■ To-do item: Look below for the line with "Letní koncerty", and from there restate every line word for word until the entries end.

Data extracted from a collection:
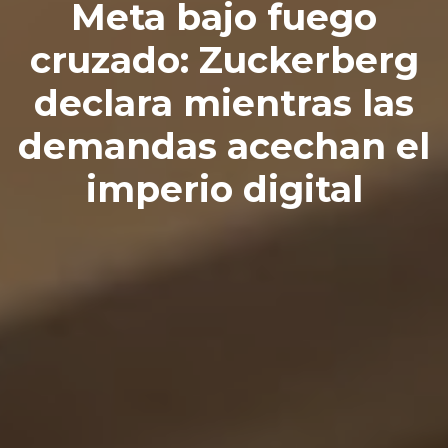
Meta bajo fuego
cruzado: Zuckerberg
declara mientras las
demandas acechan el
imperio digital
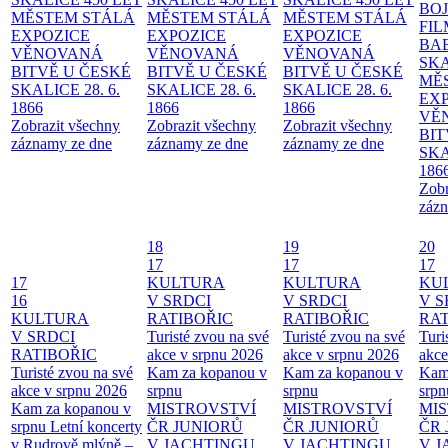
BO
MĚSTEM
STÁLÁ
MĚSTEM
STÁLÁ
MĚSTEM
STÁLÁ
FI
EXPOZICE
EXPOZICE
EXPOZICE
BA
VĚNOVANÁ
VĚNOVANÁ
VĚNOVANÁ
SKA
BITVĚ U ČESKÉ
BITVĚ U ČESKÉ
BITVĚ U ČESKÉ
MĚ
SKALICE 28. 6.
SKALICE 28. 6.
SKALICE 28. 6.
EX
1866
1866
1866
VĚ
Zobrazit všechny
Zobrazit všechny
Zobrazit všechny
BIT
záznamy ze dne
záznamy ze dne
záznamy ze dne
SKA
186
Zobr
zázn
18
19
20
17
17
17
17
KULTURA
KULTURA
KU
16
V SRDCI
V SRDCI
V S
KULTURA
RATIBOŘIC
RATIBOŘIC
RAT
V SRDCI
Turisté zvou na své
Turisté zvou na své
Turi
RATIBOŘIC
akce v srpnu 2026
akce v srpnu 2026
akce
Turisté zvou na své
Kam za kopanou v
Kam za kopanou v
Kam
akce v srpnu 2026
srpnu
srpnu
srpn
Kam za kopanou v
MISTROVSTVÍ
MISTROVSTVÍ
MI
srpnu
Letní koncerty
ČR JUNIORŮ
ČR JUNIORŮ
ČR 
v Rudrově mlýně –
V JACHTINGU
V JACHTINGU
V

■ Expected output:
Letní koncerty
ČR JUNIORŮ
ČR JUNIORŮ
ČR 
v Rudrově mlýně –
V JACHTINGU
V JACHTINGU
V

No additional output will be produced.